[Chart comprehension data]
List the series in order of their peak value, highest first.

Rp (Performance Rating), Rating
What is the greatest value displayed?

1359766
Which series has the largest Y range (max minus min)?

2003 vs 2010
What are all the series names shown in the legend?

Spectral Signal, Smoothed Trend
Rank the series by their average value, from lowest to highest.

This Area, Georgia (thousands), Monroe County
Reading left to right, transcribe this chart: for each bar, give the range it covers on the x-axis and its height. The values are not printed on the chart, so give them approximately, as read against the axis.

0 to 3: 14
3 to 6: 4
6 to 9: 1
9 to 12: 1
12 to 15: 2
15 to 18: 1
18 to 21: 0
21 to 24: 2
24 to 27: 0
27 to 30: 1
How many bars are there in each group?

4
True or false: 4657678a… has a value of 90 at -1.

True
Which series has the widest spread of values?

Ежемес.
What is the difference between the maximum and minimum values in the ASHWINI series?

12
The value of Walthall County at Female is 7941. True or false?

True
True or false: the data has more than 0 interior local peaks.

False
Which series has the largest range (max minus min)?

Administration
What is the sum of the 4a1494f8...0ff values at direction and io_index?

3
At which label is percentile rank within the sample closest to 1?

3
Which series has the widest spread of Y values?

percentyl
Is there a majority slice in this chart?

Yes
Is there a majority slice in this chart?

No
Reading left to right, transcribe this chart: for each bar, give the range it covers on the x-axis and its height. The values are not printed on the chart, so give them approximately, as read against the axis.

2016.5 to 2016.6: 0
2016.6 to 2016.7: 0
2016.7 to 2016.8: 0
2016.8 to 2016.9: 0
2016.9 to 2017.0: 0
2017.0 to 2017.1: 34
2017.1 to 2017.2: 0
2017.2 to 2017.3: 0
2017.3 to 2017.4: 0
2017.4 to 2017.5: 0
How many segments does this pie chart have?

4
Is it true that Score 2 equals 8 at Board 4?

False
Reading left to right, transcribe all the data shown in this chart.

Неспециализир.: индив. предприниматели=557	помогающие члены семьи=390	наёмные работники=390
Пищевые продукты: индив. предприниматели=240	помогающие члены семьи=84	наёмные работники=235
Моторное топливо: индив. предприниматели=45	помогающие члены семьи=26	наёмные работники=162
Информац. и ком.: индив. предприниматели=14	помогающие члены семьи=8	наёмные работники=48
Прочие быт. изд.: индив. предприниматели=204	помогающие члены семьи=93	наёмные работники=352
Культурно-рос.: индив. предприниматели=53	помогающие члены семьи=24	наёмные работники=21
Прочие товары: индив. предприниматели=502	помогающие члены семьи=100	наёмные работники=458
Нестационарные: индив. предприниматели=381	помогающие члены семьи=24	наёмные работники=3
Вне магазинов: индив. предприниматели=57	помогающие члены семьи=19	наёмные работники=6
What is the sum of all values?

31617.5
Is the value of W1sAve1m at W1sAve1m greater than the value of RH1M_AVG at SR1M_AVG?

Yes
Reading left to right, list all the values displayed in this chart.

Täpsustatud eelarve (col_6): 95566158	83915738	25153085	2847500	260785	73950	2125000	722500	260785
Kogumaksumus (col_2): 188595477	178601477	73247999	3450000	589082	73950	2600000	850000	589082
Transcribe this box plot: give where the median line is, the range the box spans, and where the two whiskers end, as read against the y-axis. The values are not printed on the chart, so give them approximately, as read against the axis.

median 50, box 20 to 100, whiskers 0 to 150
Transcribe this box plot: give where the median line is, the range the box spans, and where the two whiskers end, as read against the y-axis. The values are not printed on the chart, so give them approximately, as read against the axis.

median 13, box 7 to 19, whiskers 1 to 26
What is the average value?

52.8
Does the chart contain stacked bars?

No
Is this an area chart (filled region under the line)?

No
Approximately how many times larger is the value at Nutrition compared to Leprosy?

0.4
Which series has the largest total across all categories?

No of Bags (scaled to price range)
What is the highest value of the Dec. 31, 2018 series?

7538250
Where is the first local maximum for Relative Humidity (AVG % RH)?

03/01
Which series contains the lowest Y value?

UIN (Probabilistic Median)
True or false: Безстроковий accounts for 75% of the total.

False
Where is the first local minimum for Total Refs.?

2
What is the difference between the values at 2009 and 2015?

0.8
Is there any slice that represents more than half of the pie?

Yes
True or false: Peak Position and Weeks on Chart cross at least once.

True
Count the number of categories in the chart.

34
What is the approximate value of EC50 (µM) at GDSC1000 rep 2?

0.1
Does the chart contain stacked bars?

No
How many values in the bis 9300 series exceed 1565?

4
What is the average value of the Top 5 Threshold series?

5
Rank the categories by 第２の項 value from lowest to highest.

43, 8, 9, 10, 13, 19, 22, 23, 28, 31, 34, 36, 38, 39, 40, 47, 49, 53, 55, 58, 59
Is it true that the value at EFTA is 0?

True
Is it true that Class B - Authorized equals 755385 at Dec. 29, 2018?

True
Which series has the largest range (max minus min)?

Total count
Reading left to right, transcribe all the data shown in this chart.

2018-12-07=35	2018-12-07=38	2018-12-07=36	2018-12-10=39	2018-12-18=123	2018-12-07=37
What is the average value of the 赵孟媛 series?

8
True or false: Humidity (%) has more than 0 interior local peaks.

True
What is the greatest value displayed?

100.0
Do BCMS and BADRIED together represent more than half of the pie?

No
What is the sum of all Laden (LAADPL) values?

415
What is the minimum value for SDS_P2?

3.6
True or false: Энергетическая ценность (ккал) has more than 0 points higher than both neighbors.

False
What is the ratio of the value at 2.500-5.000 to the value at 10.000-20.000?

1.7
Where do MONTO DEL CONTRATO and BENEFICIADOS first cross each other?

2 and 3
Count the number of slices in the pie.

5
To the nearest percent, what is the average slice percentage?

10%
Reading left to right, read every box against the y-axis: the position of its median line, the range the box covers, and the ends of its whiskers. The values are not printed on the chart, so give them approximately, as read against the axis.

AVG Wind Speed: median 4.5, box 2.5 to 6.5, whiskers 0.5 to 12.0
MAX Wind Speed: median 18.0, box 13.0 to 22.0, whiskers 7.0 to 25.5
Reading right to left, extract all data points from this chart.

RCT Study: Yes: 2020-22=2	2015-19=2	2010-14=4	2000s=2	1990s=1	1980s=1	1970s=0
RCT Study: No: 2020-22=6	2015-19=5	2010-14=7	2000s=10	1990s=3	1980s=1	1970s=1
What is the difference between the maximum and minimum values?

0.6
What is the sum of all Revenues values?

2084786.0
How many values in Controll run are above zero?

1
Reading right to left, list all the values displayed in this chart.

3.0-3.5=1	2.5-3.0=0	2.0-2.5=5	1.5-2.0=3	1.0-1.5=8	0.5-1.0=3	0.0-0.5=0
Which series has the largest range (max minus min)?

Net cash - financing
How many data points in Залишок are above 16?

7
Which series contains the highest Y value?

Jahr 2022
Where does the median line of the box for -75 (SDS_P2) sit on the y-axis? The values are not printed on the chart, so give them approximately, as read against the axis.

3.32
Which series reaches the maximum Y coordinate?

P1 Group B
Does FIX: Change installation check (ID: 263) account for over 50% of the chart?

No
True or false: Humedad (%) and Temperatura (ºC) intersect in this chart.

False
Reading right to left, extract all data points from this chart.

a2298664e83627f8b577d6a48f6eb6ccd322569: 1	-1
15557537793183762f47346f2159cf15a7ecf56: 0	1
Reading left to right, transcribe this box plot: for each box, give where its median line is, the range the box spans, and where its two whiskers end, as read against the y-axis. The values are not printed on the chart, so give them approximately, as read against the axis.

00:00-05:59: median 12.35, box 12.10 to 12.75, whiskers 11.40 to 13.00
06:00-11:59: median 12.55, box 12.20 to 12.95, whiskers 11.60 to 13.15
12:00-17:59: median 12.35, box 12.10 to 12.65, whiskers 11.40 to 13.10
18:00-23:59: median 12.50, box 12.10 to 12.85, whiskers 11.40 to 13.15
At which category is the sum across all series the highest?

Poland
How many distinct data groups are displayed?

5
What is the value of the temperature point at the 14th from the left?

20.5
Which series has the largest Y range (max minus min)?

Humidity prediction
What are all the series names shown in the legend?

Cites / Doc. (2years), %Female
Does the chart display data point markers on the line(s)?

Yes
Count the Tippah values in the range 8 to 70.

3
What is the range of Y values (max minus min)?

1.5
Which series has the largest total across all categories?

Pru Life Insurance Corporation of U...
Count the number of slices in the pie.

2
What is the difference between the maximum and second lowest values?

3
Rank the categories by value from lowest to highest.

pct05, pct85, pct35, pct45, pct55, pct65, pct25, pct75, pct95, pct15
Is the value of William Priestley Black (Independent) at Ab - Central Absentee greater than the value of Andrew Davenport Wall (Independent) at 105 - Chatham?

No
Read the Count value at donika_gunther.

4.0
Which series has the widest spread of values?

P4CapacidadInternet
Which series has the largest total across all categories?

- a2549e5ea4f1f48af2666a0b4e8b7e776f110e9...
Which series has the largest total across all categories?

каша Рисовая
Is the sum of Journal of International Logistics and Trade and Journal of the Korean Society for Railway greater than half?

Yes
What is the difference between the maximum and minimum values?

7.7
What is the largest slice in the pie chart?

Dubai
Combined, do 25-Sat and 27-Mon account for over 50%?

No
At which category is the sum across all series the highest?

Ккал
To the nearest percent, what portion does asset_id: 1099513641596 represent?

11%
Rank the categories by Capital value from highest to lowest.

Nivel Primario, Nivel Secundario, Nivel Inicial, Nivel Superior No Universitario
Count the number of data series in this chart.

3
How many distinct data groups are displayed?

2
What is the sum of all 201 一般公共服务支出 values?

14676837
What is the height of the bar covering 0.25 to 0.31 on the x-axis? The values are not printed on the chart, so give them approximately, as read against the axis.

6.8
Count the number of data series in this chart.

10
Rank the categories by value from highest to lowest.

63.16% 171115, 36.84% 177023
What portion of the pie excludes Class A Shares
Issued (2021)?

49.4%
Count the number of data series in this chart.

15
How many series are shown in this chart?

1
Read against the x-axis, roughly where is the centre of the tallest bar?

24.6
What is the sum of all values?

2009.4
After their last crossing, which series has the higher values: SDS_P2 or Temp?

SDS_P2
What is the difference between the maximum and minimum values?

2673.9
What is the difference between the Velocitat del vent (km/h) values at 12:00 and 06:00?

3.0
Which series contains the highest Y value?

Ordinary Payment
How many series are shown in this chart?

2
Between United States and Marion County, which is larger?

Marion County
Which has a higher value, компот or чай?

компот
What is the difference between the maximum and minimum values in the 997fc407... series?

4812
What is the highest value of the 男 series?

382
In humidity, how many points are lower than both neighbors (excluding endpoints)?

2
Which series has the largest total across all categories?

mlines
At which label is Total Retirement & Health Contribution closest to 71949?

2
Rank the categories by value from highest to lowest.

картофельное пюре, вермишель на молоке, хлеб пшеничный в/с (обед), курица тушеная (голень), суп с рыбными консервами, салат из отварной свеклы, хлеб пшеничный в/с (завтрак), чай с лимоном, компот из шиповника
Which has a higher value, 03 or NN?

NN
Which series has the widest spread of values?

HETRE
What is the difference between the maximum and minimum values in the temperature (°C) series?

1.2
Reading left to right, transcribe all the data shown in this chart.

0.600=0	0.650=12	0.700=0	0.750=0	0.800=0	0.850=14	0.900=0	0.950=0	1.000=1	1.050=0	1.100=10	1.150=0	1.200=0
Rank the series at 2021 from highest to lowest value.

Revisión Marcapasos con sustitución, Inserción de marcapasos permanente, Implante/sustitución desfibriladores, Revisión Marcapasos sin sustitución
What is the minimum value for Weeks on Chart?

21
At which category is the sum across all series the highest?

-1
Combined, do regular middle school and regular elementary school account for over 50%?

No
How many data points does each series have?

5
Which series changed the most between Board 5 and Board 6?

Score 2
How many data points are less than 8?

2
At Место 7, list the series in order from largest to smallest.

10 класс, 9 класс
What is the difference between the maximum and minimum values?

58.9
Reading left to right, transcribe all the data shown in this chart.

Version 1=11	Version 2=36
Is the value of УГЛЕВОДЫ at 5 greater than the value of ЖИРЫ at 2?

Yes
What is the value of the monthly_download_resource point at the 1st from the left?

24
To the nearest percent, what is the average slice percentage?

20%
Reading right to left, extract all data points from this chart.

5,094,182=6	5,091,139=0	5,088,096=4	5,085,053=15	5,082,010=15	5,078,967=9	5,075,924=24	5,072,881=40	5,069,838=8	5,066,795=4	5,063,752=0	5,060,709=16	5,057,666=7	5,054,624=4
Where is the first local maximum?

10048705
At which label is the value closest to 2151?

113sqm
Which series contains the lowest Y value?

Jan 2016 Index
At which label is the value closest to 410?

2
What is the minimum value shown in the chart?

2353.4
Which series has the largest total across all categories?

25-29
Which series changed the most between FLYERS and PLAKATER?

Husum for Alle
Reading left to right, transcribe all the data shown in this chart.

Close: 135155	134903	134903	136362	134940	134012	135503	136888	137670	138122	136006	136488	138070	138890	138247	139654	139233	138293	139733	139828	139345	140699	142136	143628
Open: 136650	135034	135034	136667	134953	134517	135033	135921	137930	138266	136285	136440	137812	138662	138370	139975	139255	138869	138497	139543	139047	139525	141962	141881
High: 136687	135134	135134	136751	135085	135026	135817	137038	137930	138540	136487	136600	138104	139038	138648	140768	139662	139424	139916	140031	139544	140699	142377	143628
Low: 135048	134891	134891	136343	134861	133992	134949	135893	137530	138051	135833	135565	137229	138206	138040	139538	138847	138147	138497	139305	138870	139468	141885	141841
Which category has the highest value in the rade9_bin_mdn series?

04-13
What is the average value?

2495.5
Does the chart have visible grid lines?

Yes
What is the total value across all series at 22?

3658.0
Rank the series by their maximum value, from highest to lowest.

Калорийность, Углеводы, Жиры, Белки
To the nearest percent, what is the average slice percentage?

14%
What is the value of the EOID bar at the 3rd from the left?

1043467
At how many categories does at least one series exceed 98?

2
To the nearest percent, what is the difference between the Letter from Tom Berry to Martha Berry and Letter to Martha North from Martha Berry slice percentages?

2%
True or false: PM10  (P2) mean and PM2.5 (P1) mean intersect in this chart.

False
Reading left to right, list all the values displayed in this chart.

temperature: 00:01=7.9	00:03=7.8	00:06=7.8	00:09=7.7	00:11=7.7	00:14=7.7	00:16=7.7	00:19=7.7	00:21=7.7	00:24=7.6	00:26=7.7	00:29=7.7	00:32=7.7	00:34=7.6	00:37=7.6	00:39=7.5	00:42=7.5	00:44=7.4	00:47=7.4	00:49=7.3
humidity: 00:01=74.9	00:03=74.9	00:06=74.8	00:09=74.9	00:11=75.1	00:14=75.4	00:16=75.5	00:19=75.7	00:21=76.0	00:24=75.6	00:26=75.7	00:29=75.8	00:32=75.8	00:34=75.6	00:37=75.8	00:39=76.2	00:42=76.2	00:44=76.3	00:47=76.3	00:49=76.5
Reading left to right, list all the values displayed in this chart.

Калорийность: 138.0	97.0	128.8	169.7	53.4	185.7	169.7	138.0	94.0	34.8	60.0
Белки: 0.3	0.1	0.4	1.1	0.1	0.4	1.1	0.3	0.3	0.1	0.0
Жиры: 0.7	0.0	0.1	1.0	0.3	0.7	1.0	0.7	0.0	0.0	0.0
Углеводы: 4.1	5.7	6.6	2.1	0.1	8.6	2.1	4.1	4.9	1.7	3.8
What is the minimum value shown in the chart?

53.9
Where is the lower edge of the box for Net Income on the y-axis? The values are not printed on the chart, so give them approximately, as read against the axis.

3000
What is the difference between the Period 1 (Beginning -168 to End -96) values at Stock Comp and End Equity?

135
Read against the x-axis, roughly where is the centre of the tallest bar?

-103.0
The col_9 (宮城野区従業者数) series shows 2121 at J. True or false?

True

■ Task requirements: Arrange the lines from the first one above through the one containing "Rank the series by their average" as a Markdown table with the columns Row and Line, numbering each row and leaving out blank lines.

■ Response for this exercise:
| Row | Line |
|---|---|
| 1 | List the series in order of their peak value, highest first. |
| 2 | Rp (Performance Rating), Rating |
| 3 | What is the greatest value displayed? |
| 4 | 1359766 |
| 5 | Which series has the largest Y range (max minus min)? |
| 6 | 2003 vs 2010 |
| 7 | What are all the series names shown in the legend? |
| 8 | Spectral Signal, Smoothed Trend |
| 9 | Rank the series by their average value, from lowest to highest. |